Katie, who has a penchant for “funky home items,” says the pump reminded her, stylistically, of Bratz: the big-headed, svelte-bodied “bratty teen” dolls popularized in the early 2000s, plastic incarnations of the era’s bedazzled hedonism. Incidentally, she was right: Bratz released their own faux-fur “High Heel Hot Seat” in the 2003 Funky Fashion Furniture playset, and the form makes cameos in other candied play-realms, its shrunken, dollhouse proportions adding a second distortive layer. There are animal-print iterations in Barbie’s 2003 and 2004 Lounge Kitties collections, an aubergine-colored plastic heel seat in Barbie’s 2008 Hannah Montana Malibu Beach House, and hot pink versions in the touring Barbie Dreamhouse Experience. In Katie’s apartment, the heel is similarly cast: more theatrical, tawdry set piece than site of rest. When it’s not a prop for photo shoots, or making cameos on her TikTok, it hosts her full-size replica human skeleton.

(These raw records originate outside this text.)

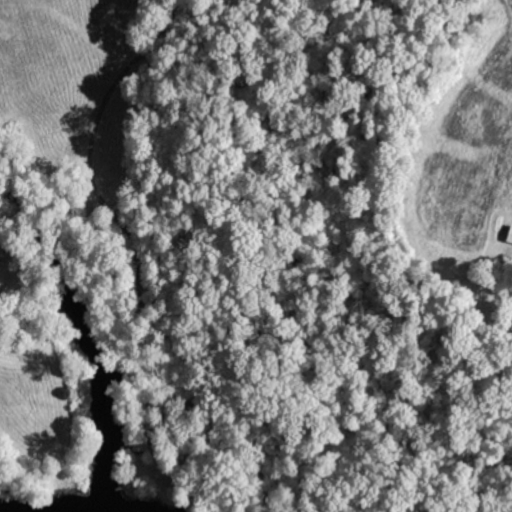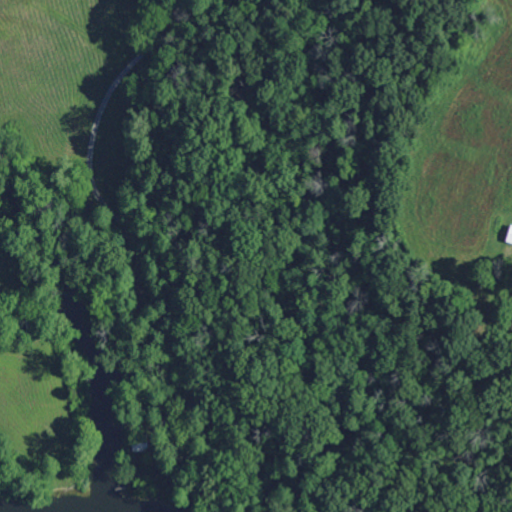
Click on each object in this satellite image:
road: (94, 187)
building: (509, 234)
building: (509, 237)
building: (140, 443)
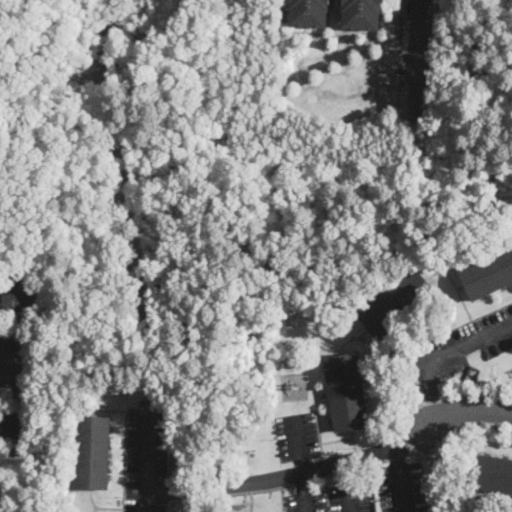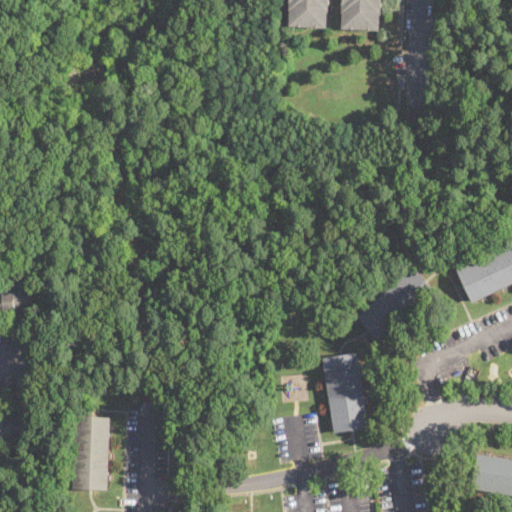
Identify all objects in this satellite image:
building: (307, 13)
building: (360, 15)
road: (401, 26)
road: (418, 69)
road: (268, 84)
building: (487, 272)
building: (488, 273)
building: (16, 297)
building: (16, 301)
building: (393, 303)
building: (398, 304)
road: (437, 355)
road: (3, 361)
building: (510, 370)
building: (346, 391)
building: (347, 392)
building: (11, 424)
building: (12, 425)
road: (458, 436)
building: (92, 451)
building: (91, 452)
road: (299, 462)
road: (335, 462)
road: (149, 465)
building: (493, 473)
building: (493, 474)
road: (401, 477)
road: (347, 486)
building: (0, 499)
building: (2, 506)
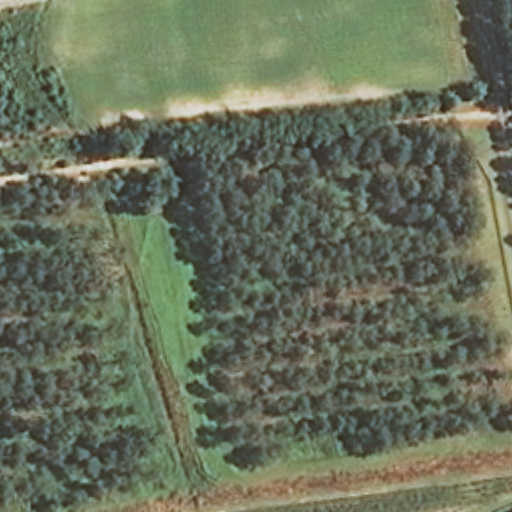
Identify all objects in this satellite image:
road: (495, 78)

Anthony Barziulay Freund, editorial director at 1stDibs, suggests that—beyond millennial nostalgia or Y2K trend boards—the latest groundswell embrace of prodigious pumps could align with shifting tastes of the COVID era. In recent years, the site has tracked increased demand for puckish conversation pieces: Seletti lipstick mirrors, the Gufram cactus coat rack, everything Piero Fornasetti. (According to their data, searches containing “cactus coat,” “gufram coat,” and “gufram cactus” are up 55% year-on-year.) “We’ve certainly noticed a spike in pieces that have attitude: playful, self-referential, even slightly naughty or audacious,” Freund shares in an email. “The pandemic-forced focus on our interior spaces has also meant that we’re asking more of the things we live with, that they tell stories about themselves (their history, makers, provenance) and also about us.”

If we want the furniture we live with to function as a funhouse mirror—to reveal some part of ourselves or its maker—the seat’s appeal checks out. Sure, copies from faceless manufacturers abound, but in form alone the chair evokes sociability (a dress code, an event) and a human wearer: their ankle and achilles, their toes. Glenn Adamson, a curator, writer, and historian, believes this resurgence in the figurative in design might connect not only to the influence of contemporaneous fine art (“Figuration is very much back in vogue in painting, for example”), but to digital culture, and the ways we now converse. “Could the shoe chair be conceptually related to a shoe emoji?” Glenn asks. “I feel like there is a parallel with pop happening now, in that the concise, easily digested image has a kind of currency but also complexity. It’s interesting to me that emojis function almost like the phonemes of a language.”